The Country Land and Business Association (CLA) has joined forces with a county council to pilot practical ways to tackle the growing scourge of fly-tipping on farms.
The CLA has announced a partnership with Suffolk County Council to trial new ways in which farmers and land managers who are victims of fly-tipping could take their waste to their local authority disposal site more easily.
Fly-tipping is on the rise and farmers are increasingly being burdened with staggering costs of up to £1,200 to clear up the mess left by others.
As part of the partnership, the project will be trying to identify the barriers to setting up a ticketing system and if that approach is viable.
DEFRA is providing funding for the joint partnership, which if successful, could be rolled out to other local authorities.
Derek Holliday, CLA's head of environment said: "Fly-tipping is a scourge, not just a simple littering offence. It is more than unsightly - it can be dangerous to people, livestock and wildlife, and we know of cases where it has cost £800 - £1,200 for the innocent landowner to deal with.
"We can now announce our trailblazing partnership with Suffolk County Council, which is being funded by DEFRA.
"Why Suffolk? Well, Suffolk Waste Partnership has already worked at a local level to allow trade waste to be disposed of more easily, so has the experience to evaluate this project properly."
He added: "In an ideal world, we would like to see fly-tipping taken to local tips free of charge, under a ticketing scheme.
"This pilot will identify whether or not this can be done, or whether we need to continue to lobby for a change in the Environmental Protection Act, so that innocent victims no longer risk criminalisation."
"Fly-tipping is a scourge, not just a simple littering offence. It is more than unsightly - it can be dangerous to people, livestock and wildlife, and we know of cases where it has cost £800 - £1,200 for the innocent landowner to deal with."

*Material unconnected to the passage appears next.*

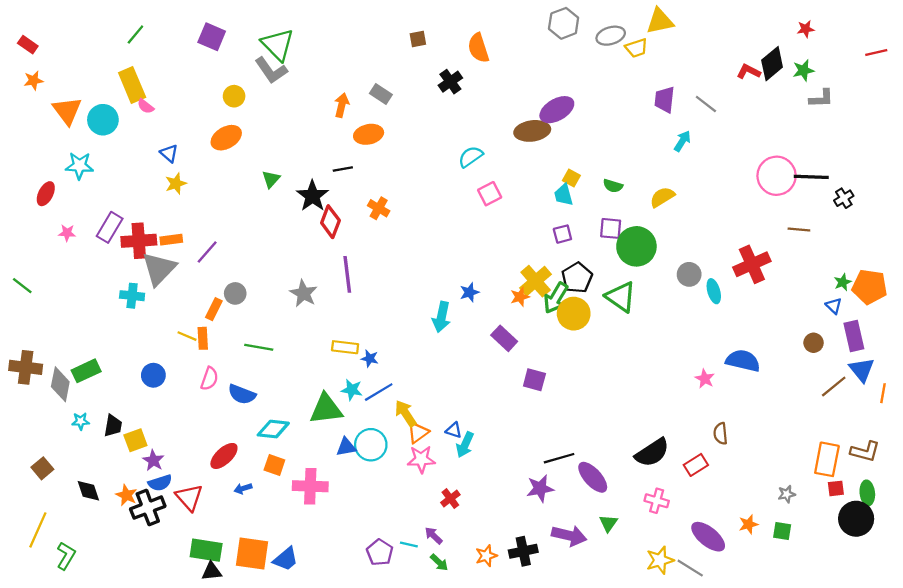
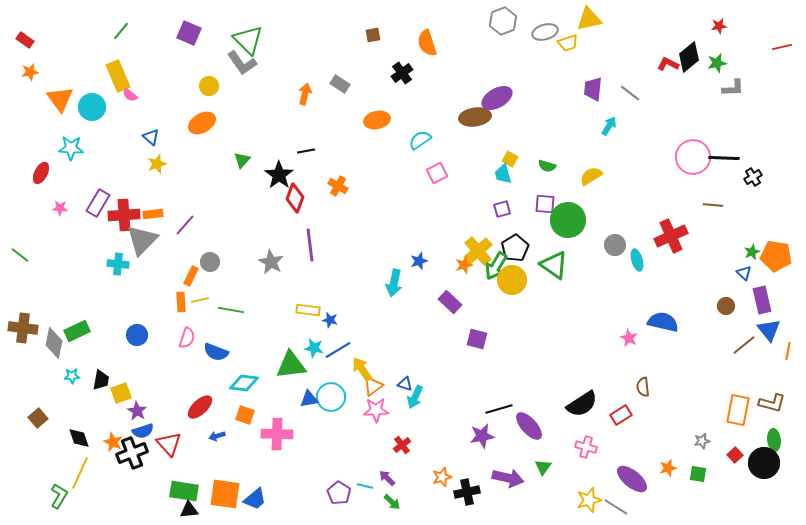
orange ellipse: (369, 134) -> (377, 120), moved
yellow line: (187, 336) -> (200, 300), moved, turned -36
red square: (836, 488) -> (735, 455), moved, turned -35
yellow line: (38, 530) -> (80, 473), moved
orange star: (486, 556) -> (442, 477), moved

The NFU counted 168 incidences of fly-tipping among its members last year - a year-on-year increase of 45% - in its latest report on fly-tipping, released last week.
The report stated that while the average cost of clearing up fly-tipped mess if £170, in some of the worst cases farmers have had to pay up to £1,200 to remove mess dumped by others.

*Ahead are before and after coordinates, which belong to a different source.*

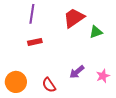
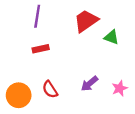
green triangle: (96, 32) -> (112, 37), turned 40
red semicircle: (49, 85) -> (50, 89), moved

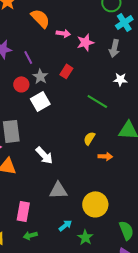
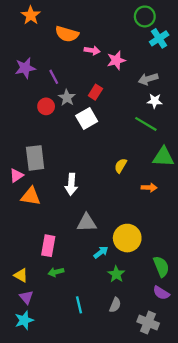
orange semicircle: (40, 18) -> (67, 34), turned 150
gray arrow: (114, 48) -> (148, 79), moved, turned 60
white square: (40, 101) -> (87, 118), moved
green line: (97, 101) -> (146, 124), moved
white arrow: (44, 155) -> (71, 184), turned 48
orange arrow: (105, 156) -> (149, 188), moved
cyan arrow: (65, 225) -> (101, 252), moved

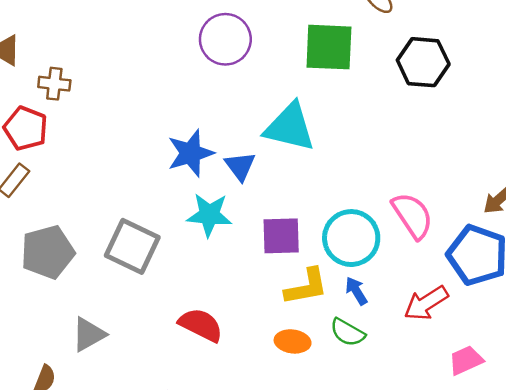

The CLA said the NFU report was the latest in a succession of reports that had highlighted the growing problem of fly-tipping, but practical measures were what was really needed.
"There has to be a long-term solution to fly-tipping and surely we've done enough surveys and wringing of hands," said Mr Holliday.
"This practical partnership could be the first step to actually dealing with this blight in our countryside."
The CLA will also continue to lobby the government to remove the potential for farmers and landowners to be prosecuted for non-removal of waste tipped on their land.